User tools for Spark RAPIDS
Apache License 2.0
44 stars 34 forks source link

[DOC] User doc tools should be clear about --filter_apps and also --filter-criteria #1055

Open viadea opened 1 month ago

viadea commented 1 month ago

Report incorrect documentation

Location of incorrect documentation https://docs.nvidia.com/spark-rapids/user-guide/latest/qualification/quickstart.html#command-options https://docs.nvidia.com/spark-rapids/user-guide/latest/qualification/jar-usage.html#deploying-tools-jar

Describe the problems or issues found in the documentation Python version has an option --filter_apps, -f. Jar version has another option -f, --filter-criteria <arg>

In fact, we can use jar version's option --filter-criteria in the python tool command line. We need to document it clearly that: a. In python tool's doc, what does -f mean? --filter_apps or --filter-criteria. b. In python tool's doc, can you give an example of both --filter_apps and --filter-criteria are used?
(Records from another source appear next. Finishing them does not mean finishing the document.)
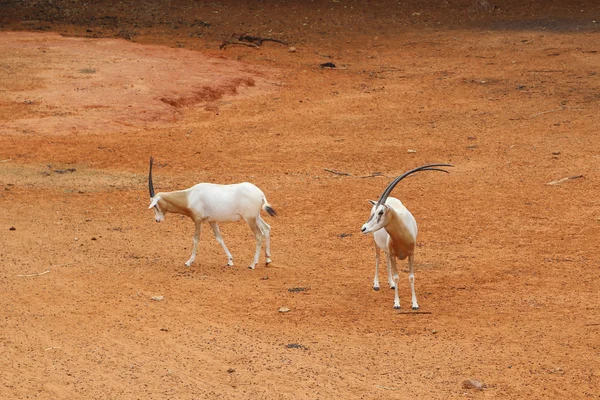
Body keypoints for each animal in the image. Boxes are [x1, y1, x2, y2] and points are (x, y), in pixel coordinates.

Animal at [148, 156, 276, 268]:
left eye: (155, 206)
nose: (157, 220)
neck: (189, 196)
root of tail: (260, 194)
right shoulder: (212, 221)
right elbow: (219, 238)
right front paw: (230, 261)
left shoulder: (198, 221)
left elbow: (196, 239)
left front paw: (189, 261)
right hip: (256, 217)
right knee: (266, 228)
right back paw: (268, 260)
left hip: (250, 219)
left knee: (259, 235)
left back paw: (252, 264)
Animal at [360, 162, 454, 310]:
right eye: (375, 211)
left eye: (380, 212)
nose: (363, 228)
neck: (402, 234)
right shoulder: (394, 255)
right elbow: (397, 276)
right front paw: (397, 303)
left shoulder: (411, 254)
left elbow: (411, 277)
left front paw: (415, 303)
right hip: (376, 243)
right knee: (378, 257)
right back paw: (376, 284)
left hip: (388, 249)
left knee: (385, 258)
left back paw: (391, 284)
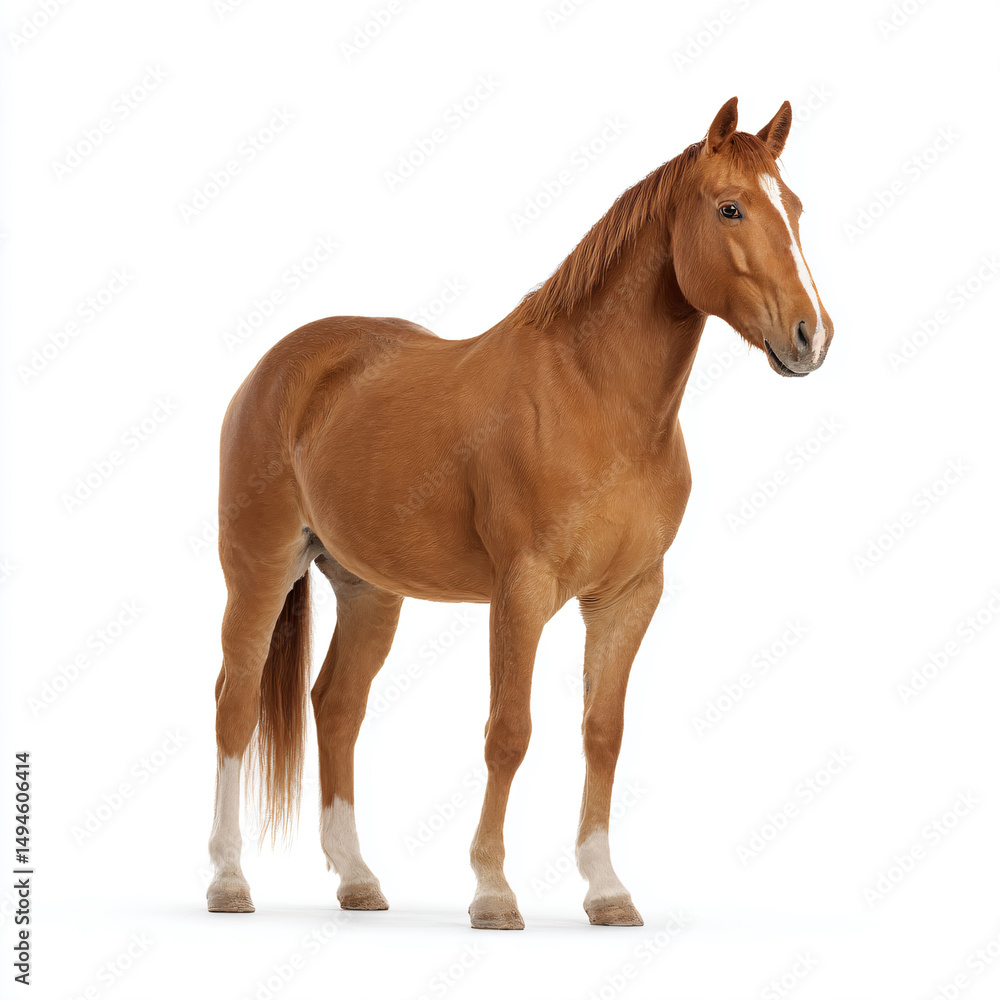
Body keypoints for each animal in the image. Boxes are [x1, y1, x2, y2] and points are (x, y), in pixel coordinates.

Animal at [206, 96, 833, 929]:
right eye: (731, 207)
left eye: (793, 207)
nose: (811, 336)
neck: (596, 399)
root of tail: (279, 365)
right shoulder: (522, 591)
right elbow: (509, 731)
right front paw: (493, 892)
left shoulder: (629, 596)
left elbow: (603, 733)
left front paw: (607, 889)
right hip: (261, 568)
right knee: (235, 703)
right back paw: (228, 880)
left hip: (369, 589)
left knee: (336, 706)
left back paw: (358, 880)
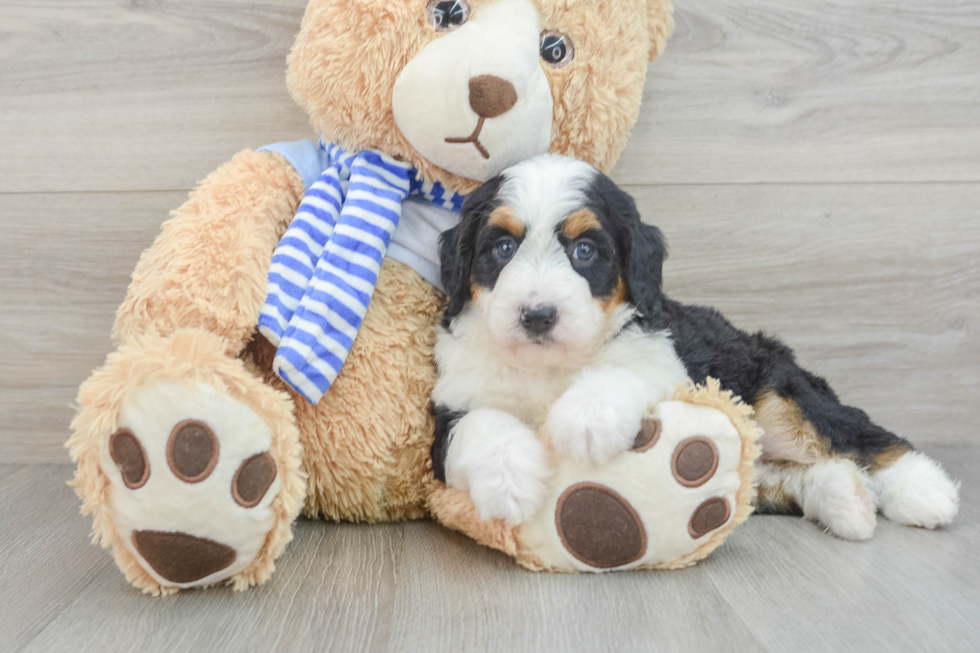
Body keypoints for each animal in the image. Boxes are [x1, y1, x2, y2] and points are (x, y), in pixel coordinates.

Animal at [432, 154, 960, 540]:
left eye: (584, 251)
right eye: (502, 248)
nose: (538, 315)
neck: (548, 367)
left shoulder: (669, 364)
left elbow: (621, 371)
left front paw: (587, 418)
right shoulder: (449, 407)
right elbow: (481, 423)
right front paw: (510, 482)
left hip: (777, 387)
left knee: (856, 435)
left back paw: (923, 490)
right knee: (789, 475)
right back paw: (847, 499)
amahussein commented 1 month ago

Thanks @viadea !

Can I use --filter-criteria with the Python CLI cmd?

Actually, The python CLI allows argument forwarding to the Jar cmd. This is a feature that was hidden from the documentation based on the request of the product owners. I believe their intuition is to keep the documentation simple and keep this extra argument from internal usage only.

If you run spark_rapids qualification -- --help there will be in the last line

    Additional flags are accepted.
        A list of valid Qualification tool options.
        Note that the wrapper ignores ["output-directory", "platform"] flags, and it does not support
        multiple "spark-property" arguments. For more details on Qualification tool options, please visit
        https://docs.nvidia.com/spark-rapids/user-guide/latest/qualification/jar-usage.html#running-the-qualification-tool-standalone-on-spark-event-logs

For Example, in the python CLI, you can use --filter_criteria to be forwarded to the Jar cmd (note that the hyphen is becoming underscore)...

spark_rapids qualification   \
             --cluster $CPU_CLUSTER_PROPS   \
             --output_folder $LOCAL_OUTPUT_DIR   \
             --eventlogs $LOCAL_CPU_EVENT_LOGS   \
             --tools_jar $LOCAL_JAR   \
             --estimation_model XGBOOST   \
             --verbose \
             --filter_criteria 1-newest-filesystem

Then in the stdout, you can find that the python is passing --filter-criteria to the JAR cmd.

What is filter_apps?

This argument filters the results displayed in the STDOUT of the Python CLI.

filter_apps was a feature requested by the product owners to filter the results summary of the python STDOUT. For example, by default the STDOUT shows the applications from the TCL. Users interested in Cost-savings can override the behavior to show all the applications that can achieve a GPU cost savings. Users also can override that behavior to list all the applications (even with negative cost-savings/ or no speedups).

In summary, I doubt users are interested in this argument because everyone is consuming the CSV files. Mainly, it is used internally by our devs for Demo purposes.

Finally, the "SPEEDUPS" value will be dropped in the future because we are moving away from the legacy speedup.

   -f, --filter_apps=FILTER_APPS
        Type: Optional[str]
        Default: None
        filtering criteria of the applications listed in the final STDOUT table is one of the following (ALL, SPEEDUPS, SAVINGS, TOP_CANDIDATES). Requires "Cluster".

        Note that this filter does not affect the CSV report. "ALL" means no filter applied. "SPEEDUPS" lists all the apps that are either 'Recommended', or 'Strongly Recommended' based on speedups. "SAVINGS" lists all the apps that have positive estimated GPU savings except for the apps that are "Not Applicable". "TOP_CANDIDATES" lists all apps that have unsupported operators stage duration less than 25% of app duration and speedups greater than 1.3x.
amahussein commented 1 month ago

I agree with you that the two names are confusing. We can consider one of them to avoid confusion.